“Texas isn’t gonna fall into an ocean, Mike,” she said softly. “You know I’ve decided I’m not selling the ranch. I’m gonna rent it. No doors are closing. But one opened a while ago and I think you remember I walked right through.”
“I don’t want you to have any regrets,” Mike said softly right back.
She shook her head and again pressed close. “I’ve been involved in lots of games of the heart, gorgeous. Rolled the dice time and again, took a lot of risks, took a lot of falls. Finally seems I’m winning. I’m not about to play it safe now.”
Fuck.
Fuck.
“How badly you want me to meet Jerra and Hunter?” Mike asked.
He watched her blink then she asked, “Sorry?”
“How badly you want me to meet your friends?”
“Uh…badly. As badly as they wanna meet you.”
“So how pissed would they be that we’re an hour or two late?”
Light dawned, her eyes flashed, he had to fight his dick getting hard but even as her face got soft, her lips grinned.
“They got a babysitter. Since I called her Wednesday and told her we’re coming down, Jerra’s been so beside herself, you’d think I told her I was bringing Charlie Hunnam home with me. She’s called seven times. If we’re even ten minutes late, she’ll lose her mind.”
“Charlie who?”
“Charlie Hunnam, Jax from Sons of Anarchy. She watches that show religiously. She has a Sons of Anarchy coffee mug. A Sons of Anarchy ashtray even though she doesn’t smoke. A Sons of Anarchy t-shirt. And she has a Sons of Anarchy billfold that she actually uses that says, ‘What would Gemma do?’ She’s told Hunter that if Charlie Hunnam shows up at the door and tells her she’s the woman of his dreams, she’s leaving him and their kids. Hunter is usually laidback about most stuff but seeing as he’s half Mexican-American, half-WASP, dark-skinned, black-haired and looks absolutely nothing like Charlie Hunnam, not to mention he’s ten years older than Charlie, he, for some reason, does not find this amusing. So, head’s up, babe. Do not mention Sons of Anarchy and absolutely do not mention Charlie Hunnam or sparks will fly and I promise you’ll get burned.”
“So, boiling all that down, you’re saying I can’t take you to bed and fuck you as my way of saying thank you for making me feel easy.”
She melted into him but answered quietly, “Unfortunately, yes.”
She was right. It was unfortunate.
“Then we should get going.”
She didn’t move or let him go.
Instead she called, “Mike?”
He slid his hand back to her jaw and answered, “Yeah?”
“Sure you’re easy?”
He held her eyes and whispered, “Yeah.”
“You see me giving up a lot. But I don’t think you get what I’m gaining.”
“I get it.”
“Then I’m not sure you understand how much it means to me.”
He pulled in breath and that burn in his chest came back.
“Well if I didn’t,” his eyes tipped out the window at the darkening horizon then they came back to her, “now I do.”
She held his gaze.
Then she smiled.
Then she whispered on an arm squeeze, “Good.”

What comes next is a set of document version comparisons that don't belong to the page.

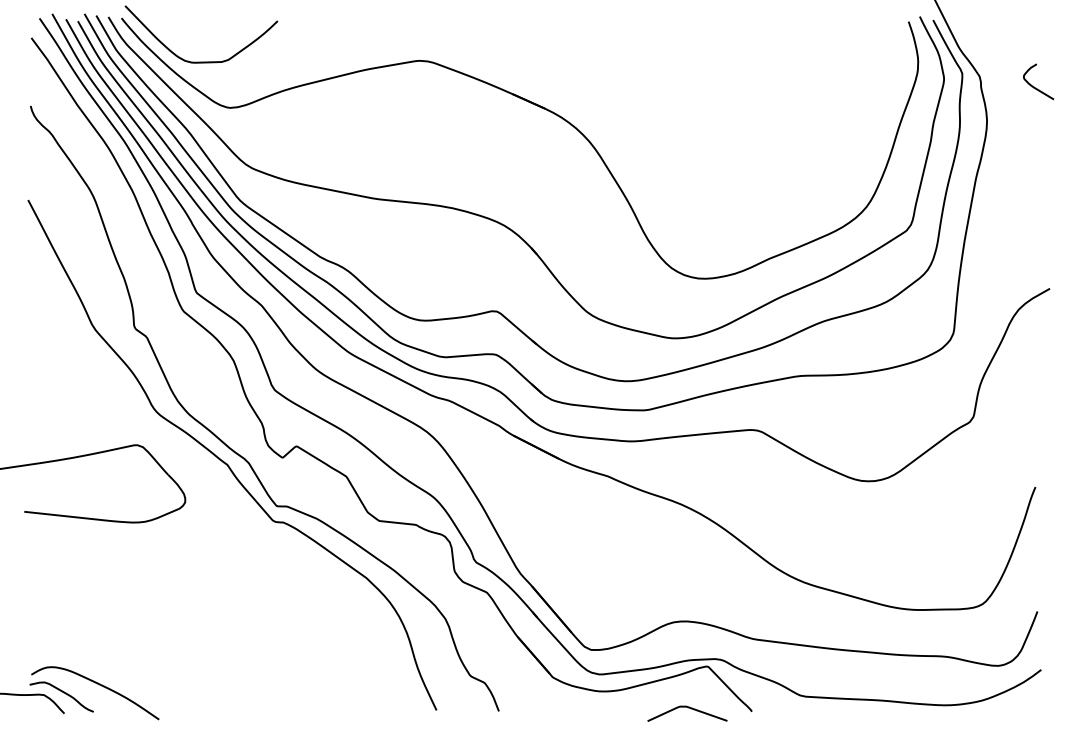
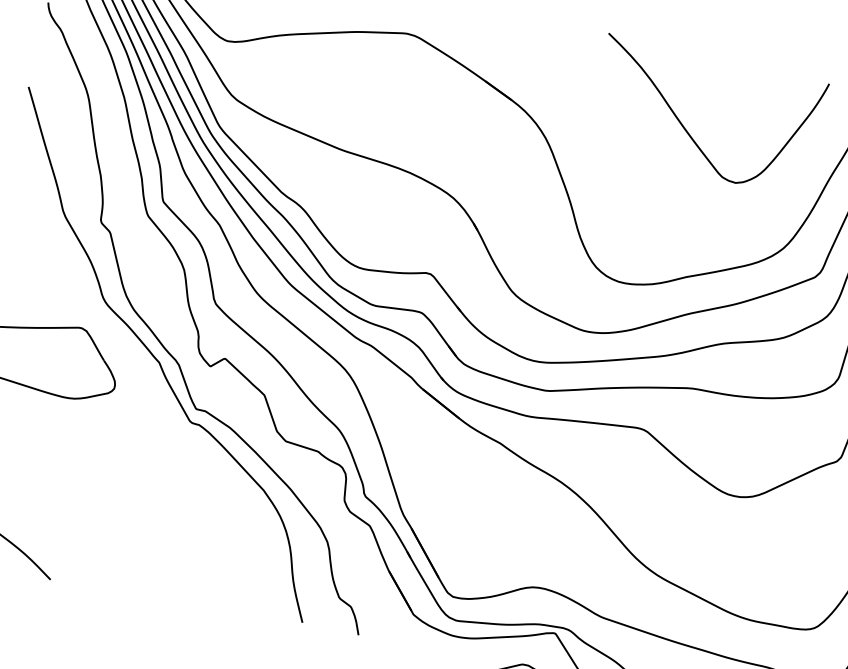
curve: (737, 101) -> (686, 129), added

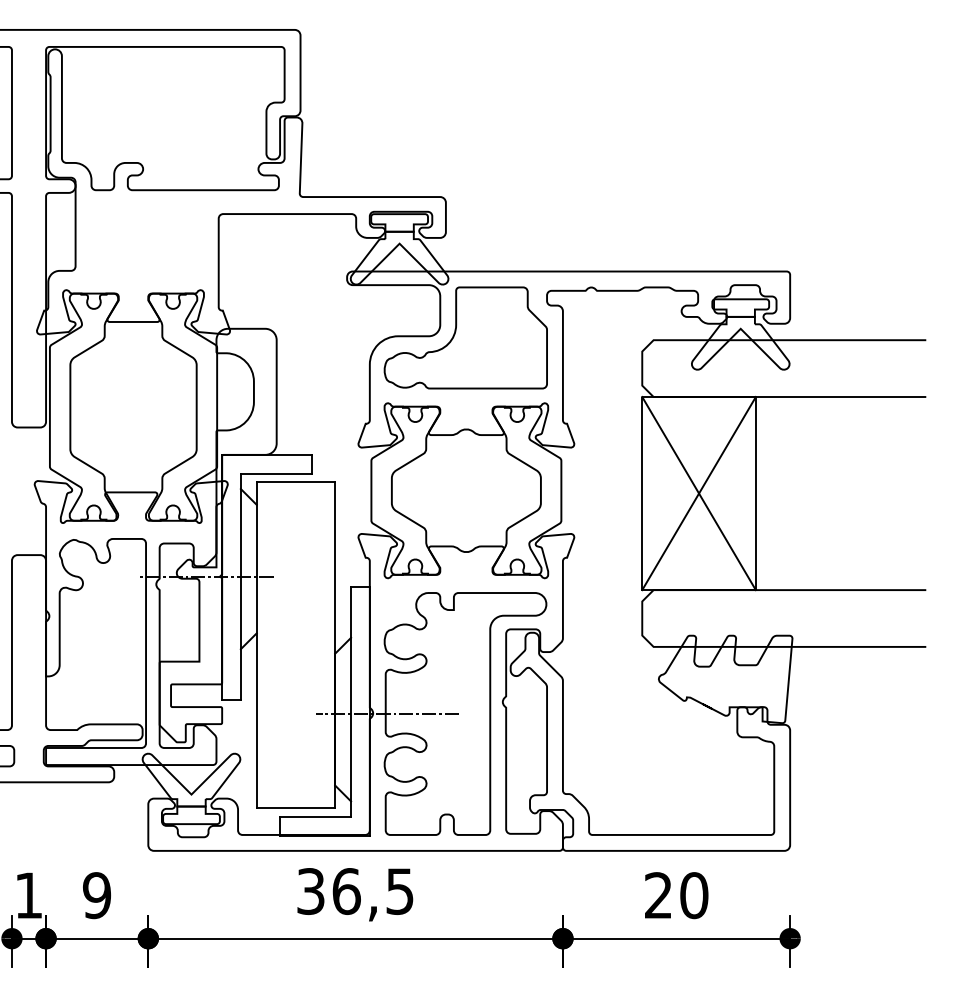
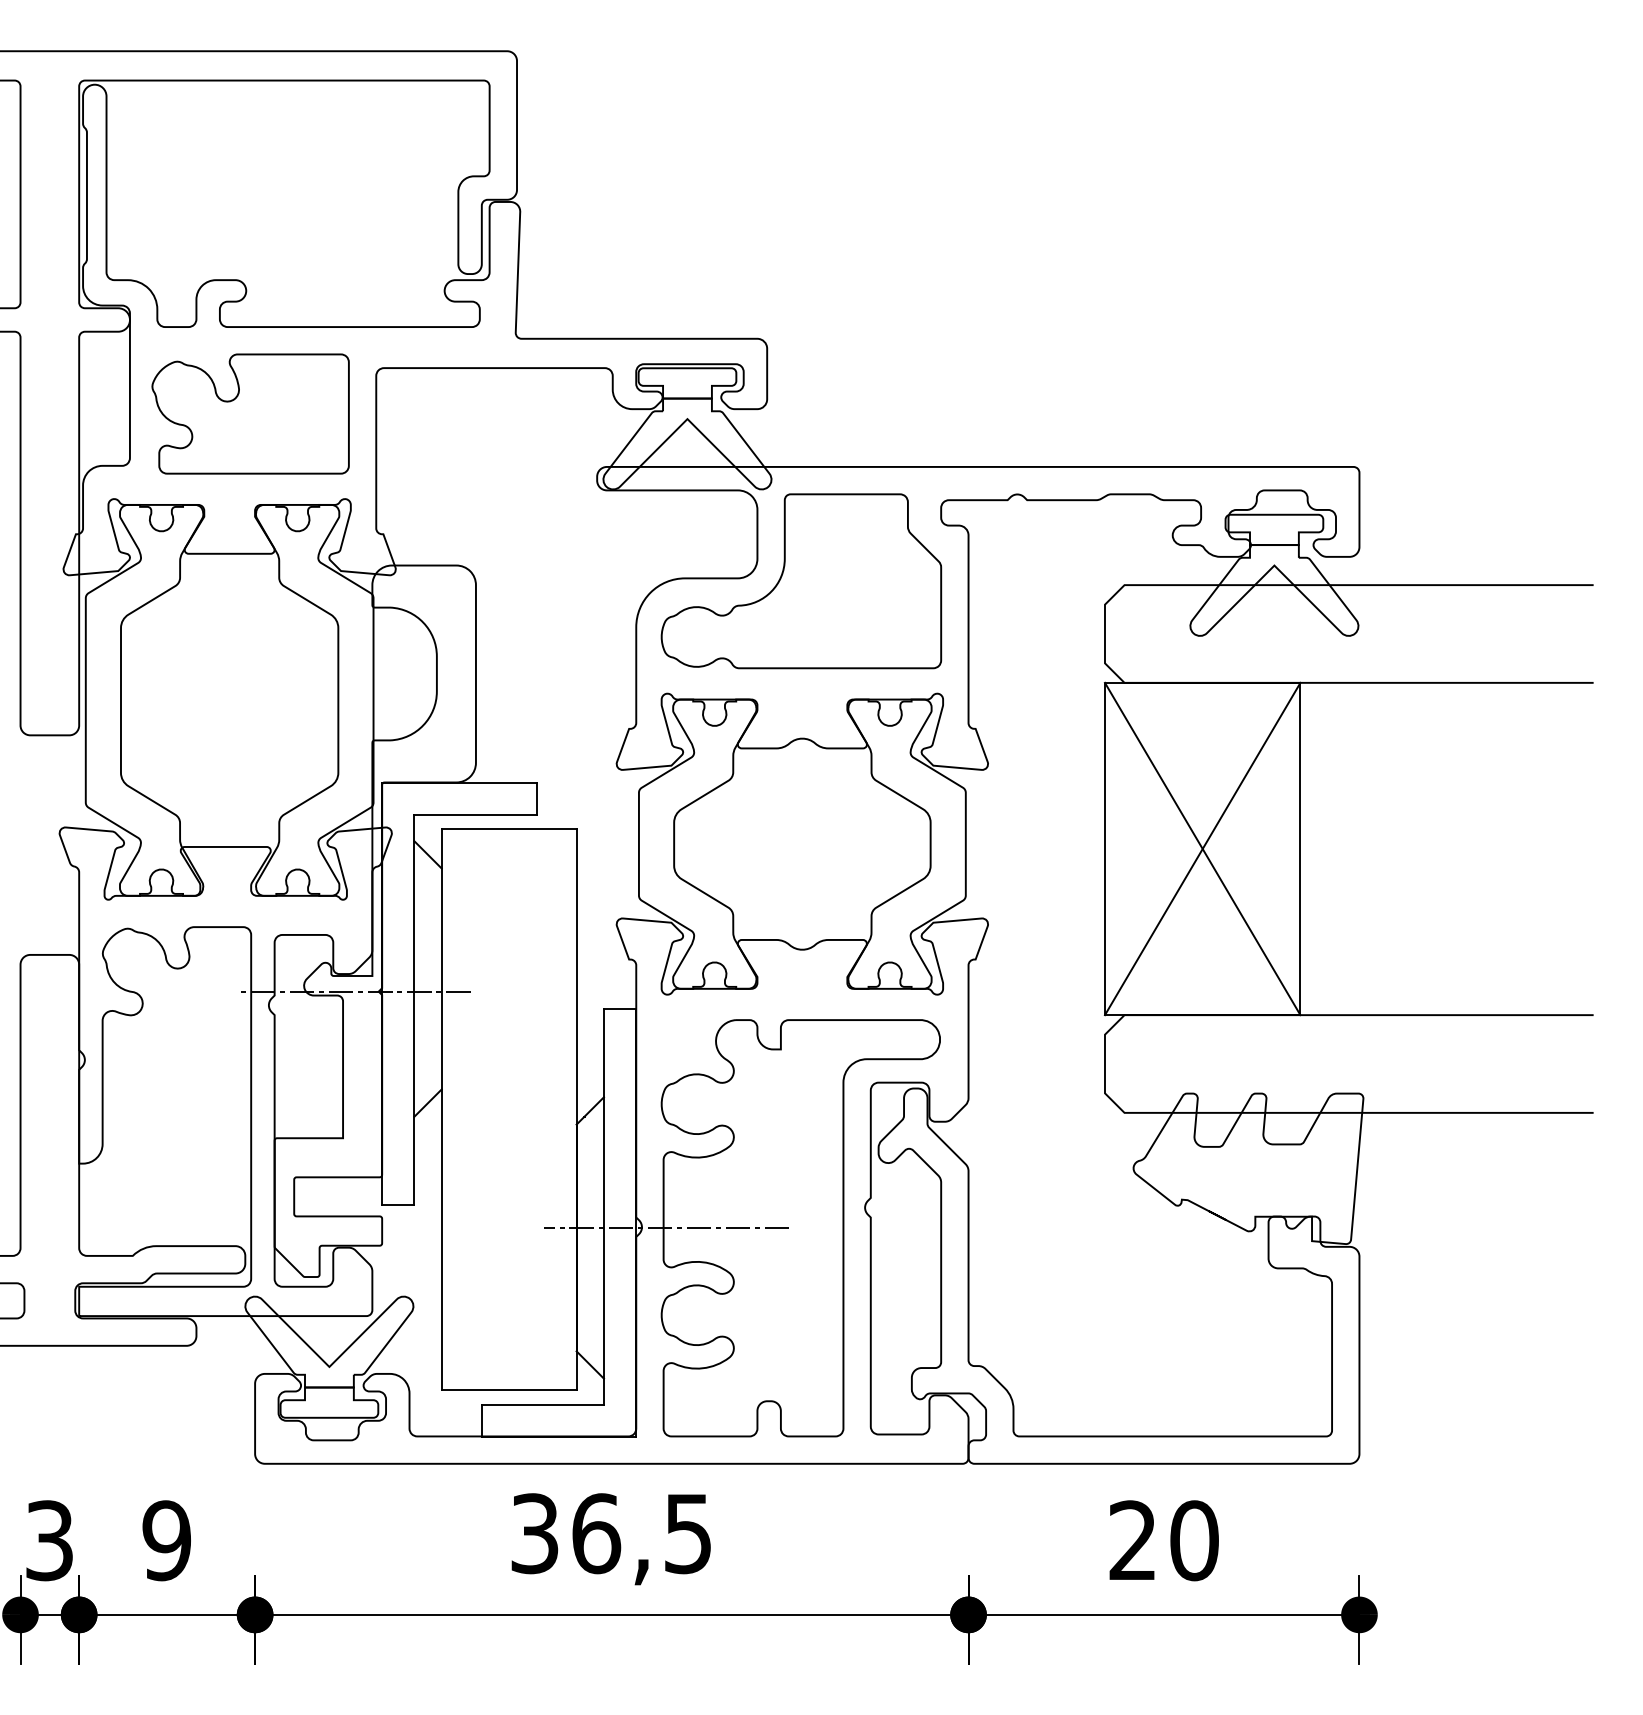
part: (145, 240) -> (250, 413), added
text: (28, 895) -> (48, 1540), 1 -> 3

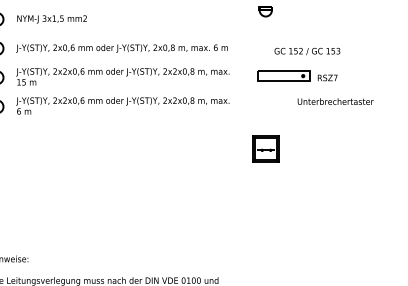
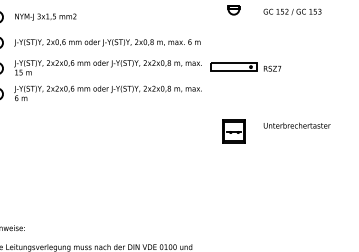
text: (307, 51) -> (292, 12), moved
part: (297, 75) -> (245, 66), moved
text: (335, 101) -> (297, 125), moved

Then she rolled up on her toes, kissed him quickly, let him go and they got in their rental SUV and drove to Schub’s.
*
“You want, I can find you a leather strap and you can bite down on it. Won’t ease the pain but it’ll mean you won’t scream.”
That was Rivera giving Texas advice for sitting at a Saloon and Hoedown watching your woman getting whipped around by a mechanical bull for the third time.
Yes, the third time.
Clearly, she’d done it often but had not got any better at it. Mike knew this because two seconds after Rivera’s offer, off Dusty flew to land in a pit of sawdust covered foam rubber.
She jumped to her feet, hair flying, sawdust drifting, body unsteady as she tried to balance on the foam rubber. Once steady, she threw her hands in the air and screeched, “Giddyup!”
The crowd went wild.
Yes, for the third time.
“Jesus,” Mike muttered.
“Payback,” Rivera muttered back and Mike tore his gaze from his woman brushing off flakes of sawdust to the handsome, half-Mexican-American, half-WASP man sitting with him at the table and smiling a big white smile.
“Pardon?”
“You laid her out,” Rivera reminded him. “Now, I coulda called and warned you that Schub’s was not the place to be…” he hesitated, “ever with Jerra and Dusty. We coulda gone to Del Rio Cantina. Best Mexican food outside of Mexico. Quiet until the mariachi band starts roaming. And although the tequila and lime juice flows and those two women get loud, there’s no mechanical bull to climb on and there’s no DJ to beg to play ‘Achy-Breaky Heart’.”
“Fuck,” Mike muttered, not looking forward to that part of the evening.
“Yeah. They love that song though they start it dancing and end it hanging on each other giggling. Then they sit at the table and talk for an hour about how the mullet is a male hairstyle that’s underappreciated.”
“Christ.” Mike was still muttering.
“Don’t worry, I think they’re jokin’,” Rivera assured him.